Let the volume of a parallelepiped whose coterminous edges are given by $$\vec{u} = \hat{i} + \hat{j} + \lambda\hat{k}$$, $$\vec{v} = \hat{i} + \hat{j} + 3\hat{k}$$ and $$\vec{w} = 2\hat{i} + \hat{j} + \hat{k}$$ be 1 cu. unit.
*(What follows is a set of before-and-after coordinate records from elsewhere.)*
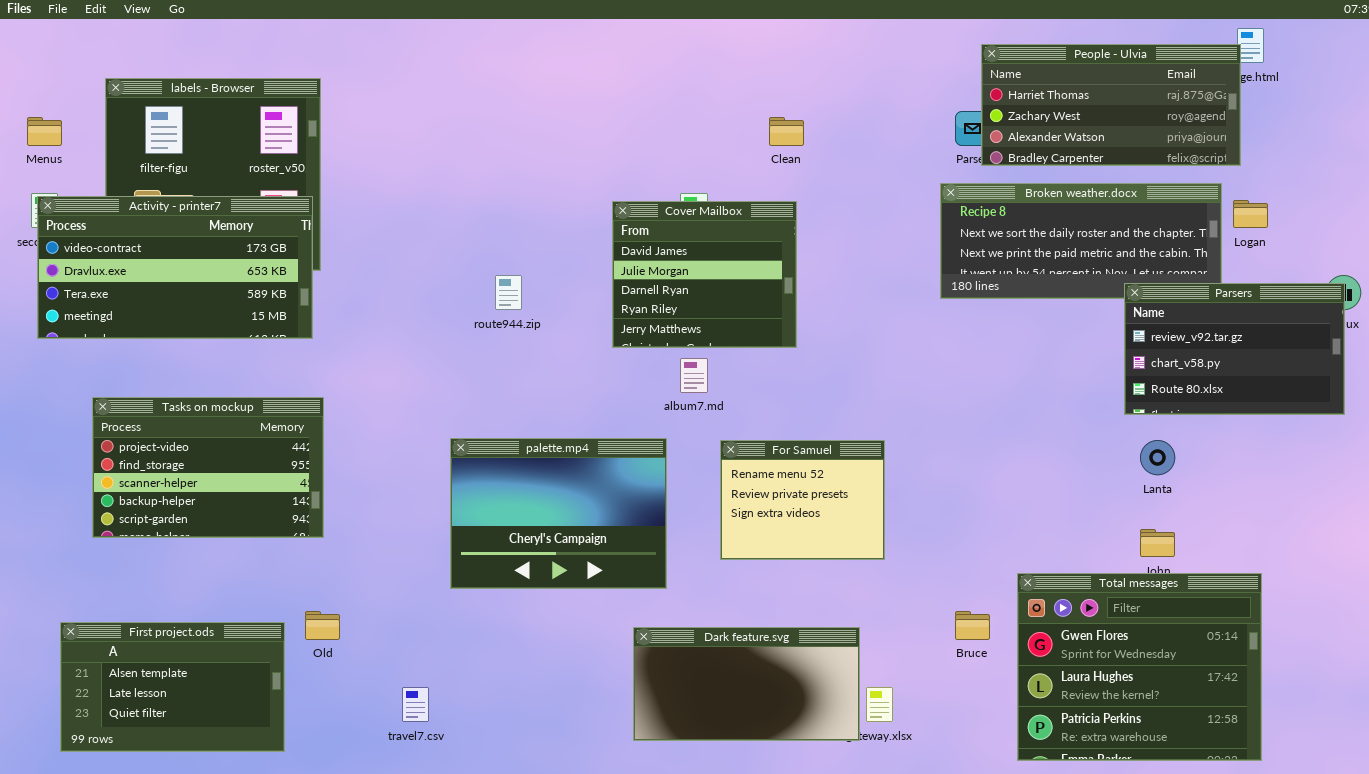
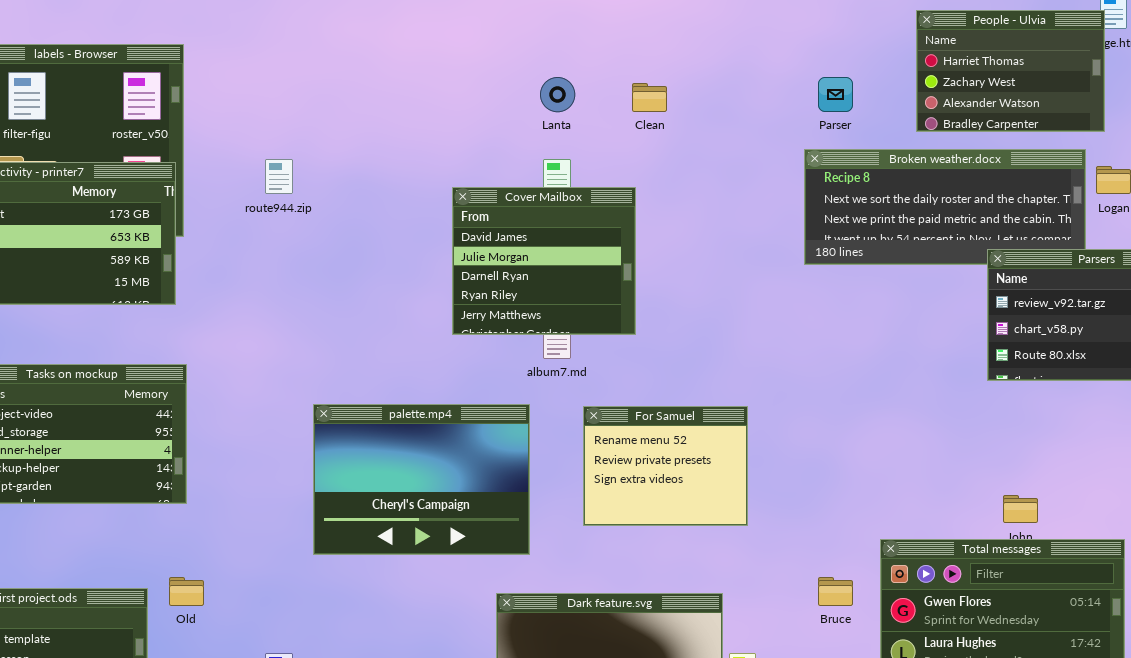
People - Ulvia: [981,44,1241,166] -> [916,10,1105,132], resized
Cover Mailbox: [612,201,797,348] -> [452,187,636,335], moved
route944.zip: [495,275,522,310] -> [265,159,293,194], moved
Lanta: [1140,440,1175,475] -> [540,77,575,112], moved

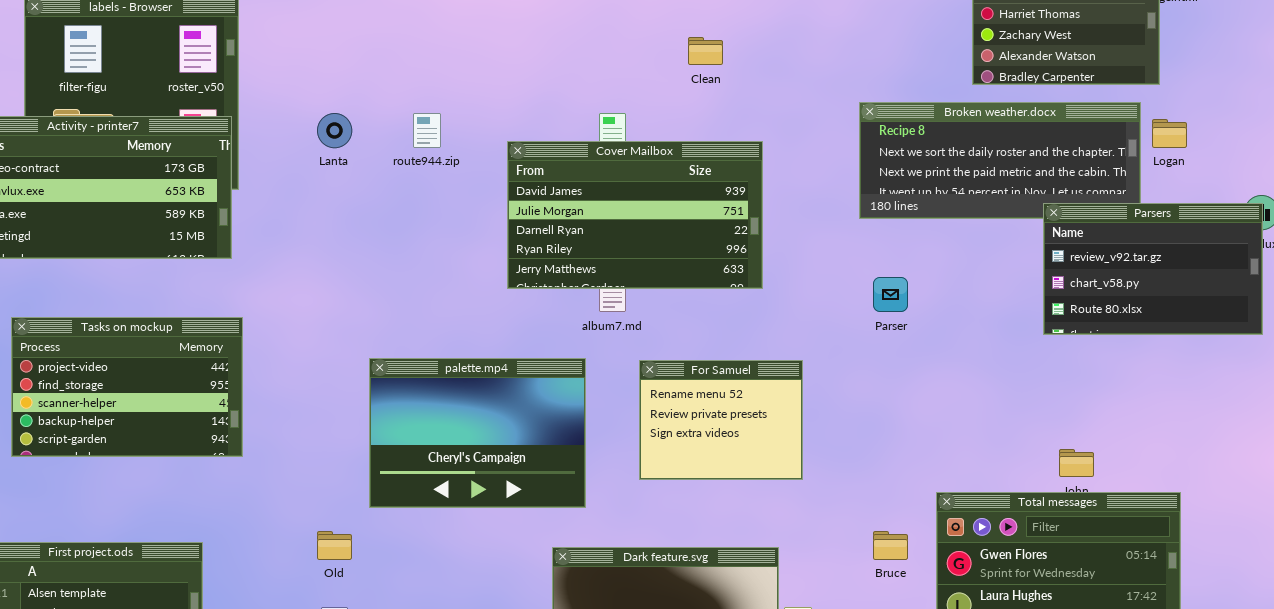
Lanta: [540,77,575,112] -> [317,113,352,148], moved
Parser: [818,77,853,112] -> [873,277,908,312], moved
route944.zip: [265,159,293,194] -> [413,113,441,148], moved
Cover Mailbox: [452,187,636,335] -> [507,141,763,289], resized
Old: [169,577,204,606] -> [317,531,352,560], moved

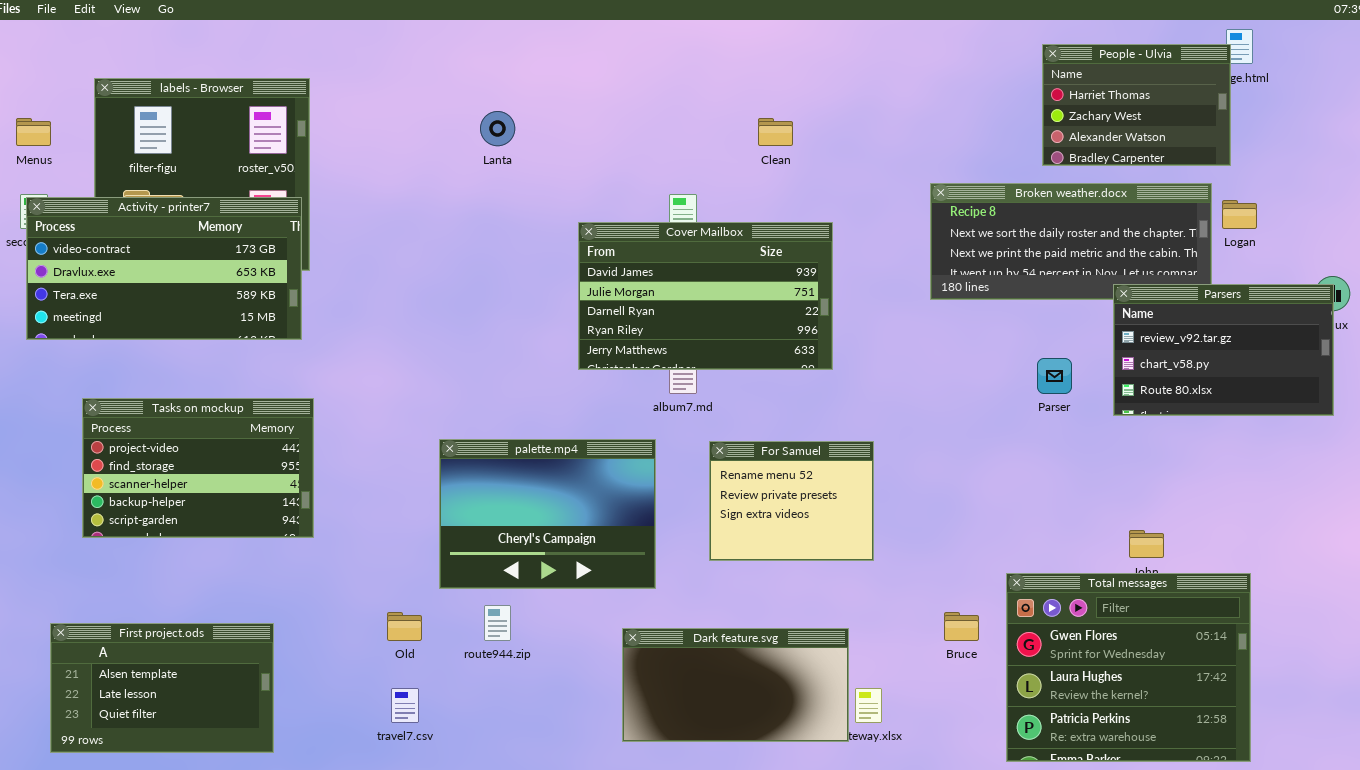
Lanta: [317,113,352,148] -> [480,111,515,146], moved
route944.zip: [413,113,441,148] -> [484,605,511,641], moved
Parser: [873,277,908,312] -> [1037,358,1072,394], moved

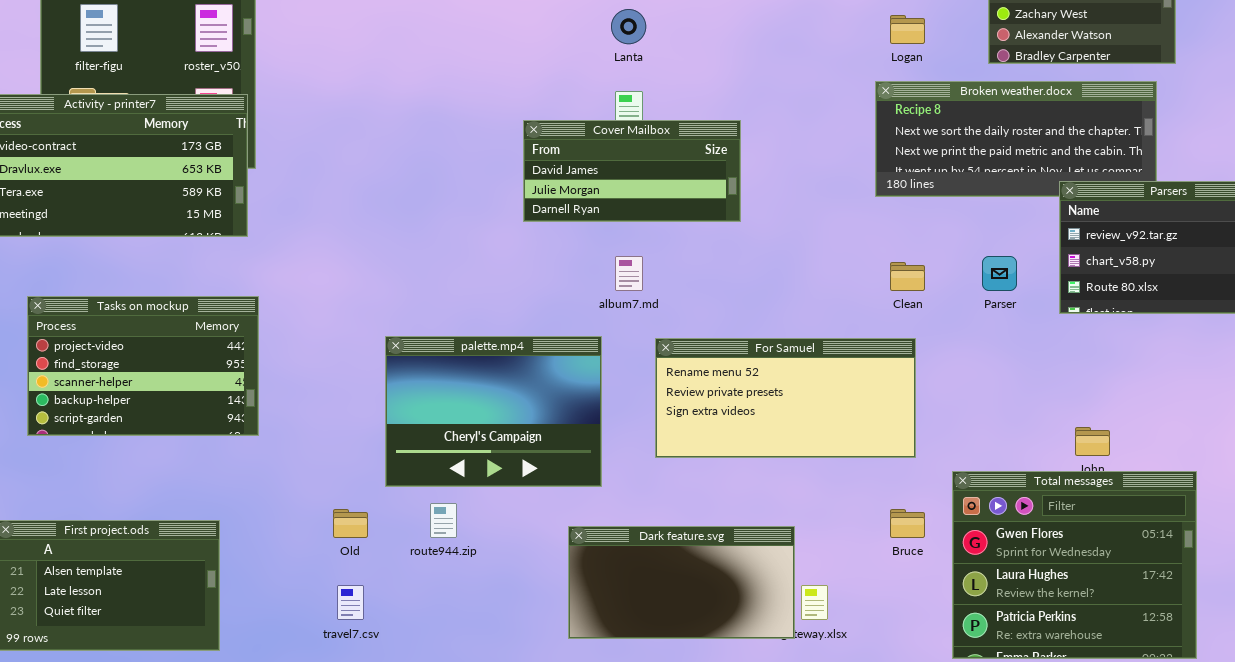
Lanta: [480,111,515,146] -> [611,9,646,44], moved
Clean: [758,118,793,146] -> [890,262,925,291], moved
Logan: [1222,200,1257,229] -> [890,15,925,44], moved
Cover Mailbox: [578,222,833,370] -> [523,120,741,222], resized
For Samuel: [709,441,874,561] -> [655,338,916,458], resized

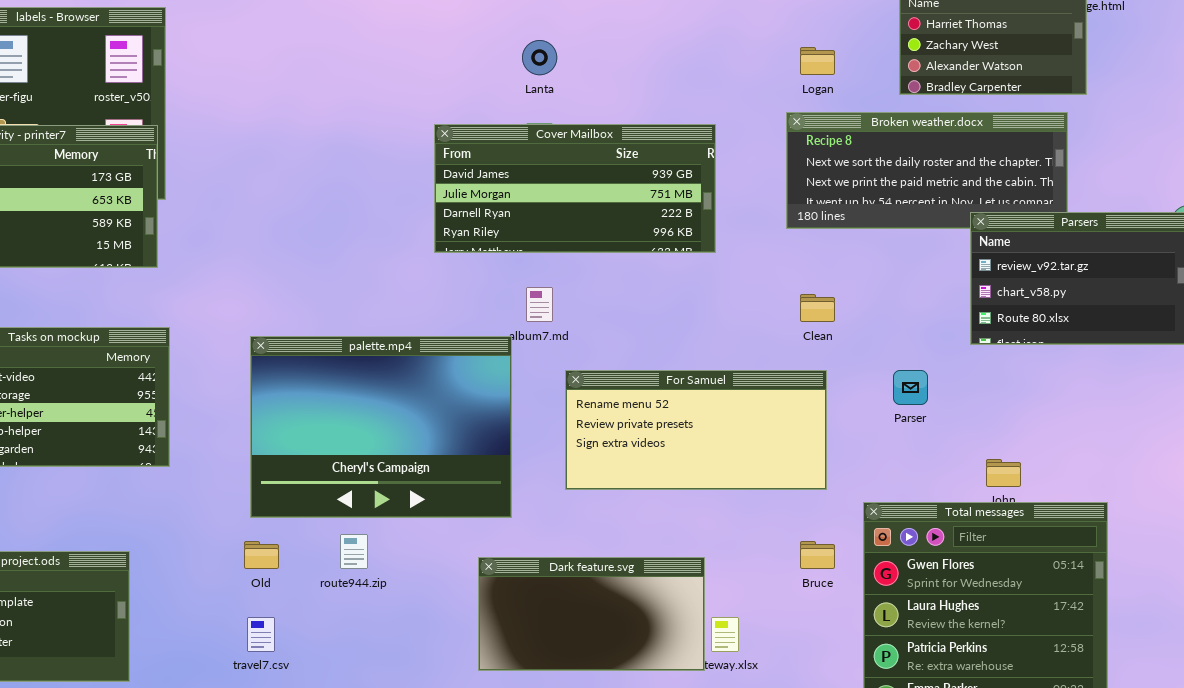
Cover Mailbox: [523,120,741,222] -> [434,124,716,253], resized
Parser: [982,256,1017,291] -> [893,370,928,405], moved
palette.mp4: [385,336,602,487] -> [250,336,512,518], resized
If $$\theta$$ be the angle between the edges $$\vec{u}$$ and $$\vec{w}$$, then the value of $$\cos\theta$$ can be

We recall that the volume of a parallelepiped whose coterminous edges are the vectors $$\vec u,\;\vec v,\;\vec w$$ is given by the absolute value of the scalar triple product:

$$V=\left|\vec u\cdot(\vec v\times\vec w)\right|.$$

The problem states that this volume equals $$1$$. First we compute the cross-product $$\vec v\times\vec w$$, writing it as the determinant of a $$3\times3$$ matrix:

$$\vec v\times\vec w=\begin{vmatrix} \hat{i} & \hat{j} & \hat{k}\\[2pt] 1 & 1 & 3\\[2pt] 2 & 1 & 1 \end{vmatrix}.$$

Expanding term by term, we have

$$ \vec v\times\vec w =\hat{i}(1\cdot1-3\cdot1)-\hat{j}(1\cdot1-3\cdot2)+\hat{k}(1\cdot1-1\cdot2). $$

Simplifying each bracket:

$$ 1\cdot1-3\cdot1 = -2,\qquad 1\cdot1-3\cdot2 = -5,\qquad 1\cdot1-1\cdot2 = -1. $$

So

$$ \vec v\times\vec w=-2\hat{i}+5\hat{j}-1\hat{k}. $$

Now we take the dot product with $$\vec u=\hat{i}+\hat{j}+\lambda\hat{k}$$:

$$ \vec u\cdot(\vec v\times\vec w) =(1)(-2)+(1)(5)+\lambda(-1) =-2+5-\lambda =3-\lambda. $$

Because the given volume is $$1$$, we impose

$$ |3-\lambda|=1. $$

This single equation yields two possible values of $$\lambda$$:

$$ 3-\lambda=1 \quad\Longrightarrow\quad \lambda=2, $$

or

$$ 3-\lambda=-1 \quad\Longrightarrow\quad \lambda=4. $$

Next we must find the cosine of the angle $$\theta$$ between the edges $$\vec u$$ and $$\vec w$$. Using the definition of the dot product, we state the formula:

$$ \cos\theta=\dfrac{\vec u\cdot\vec w}{\|\vec u\|\,\|\vec w\|}. $$

The vector $$\vec w$$ is fixed:

$$ \vec w = 2\hat{i}+\hat{j}+\hat{k}. $$

First we compute its magnitude:

$$ \|\vec w\| =\sqrt{2^{2}+1^{2}+1^{2}} =\sqrt{4+1+1} =\sqrt6. $$

Now we treat the two admissible values of $$\lambda$$ separately.

(i) For $$\lambda=2$$

We have $$\vec u=\hat{i}+\hat{j}+2\hat{k}$$. The dot product is

$$ \vec u\cdot\vec w =(1)(2)+(1)(1)+2(1) =2+1+2 =5. $$

The magnitude of $$\vec u$$ is

$$ \|\vec u\| =\sqrt{1^{2}+1^{2}+2^{2}} =\sqrt{1+1+4} =\sqrt6. $$

Therefore

$$ \cos\theta =\dfrac{5}{\sqrt6\,\sqrt6} =\dfrac{5}{6}. $$

This value is not present among the given options.

(ii) For $$\lambda=4$$

Now $$\vec u=\hat{i}+\hat{j}+4\hat{k}$$. The dot product is

$$ \vec u\cdot\vec w =(1)(2)+(1)(1)+4(1) =2+1+4 =7. $$

The magnitude of $$\vec u$$ becomes

$$ \|\vec u\| =\sqrt{1^{2}+1^{2}+4^{2}} =\sqrt{1+1+16} =\sqrt{18} =3\sqrt2. $$

So the cosine is

$$ \cos\theta =\frac{7}{(3\sqrt2)(\sqrt6)} =\frac{7}{3\sqrt{12}} =\frac{7}{3\cdot2\sqrt3} =\frac{7}{6\sqrt3}. $$

This value matches Option 2.

Hence, the correct answer is Option 2.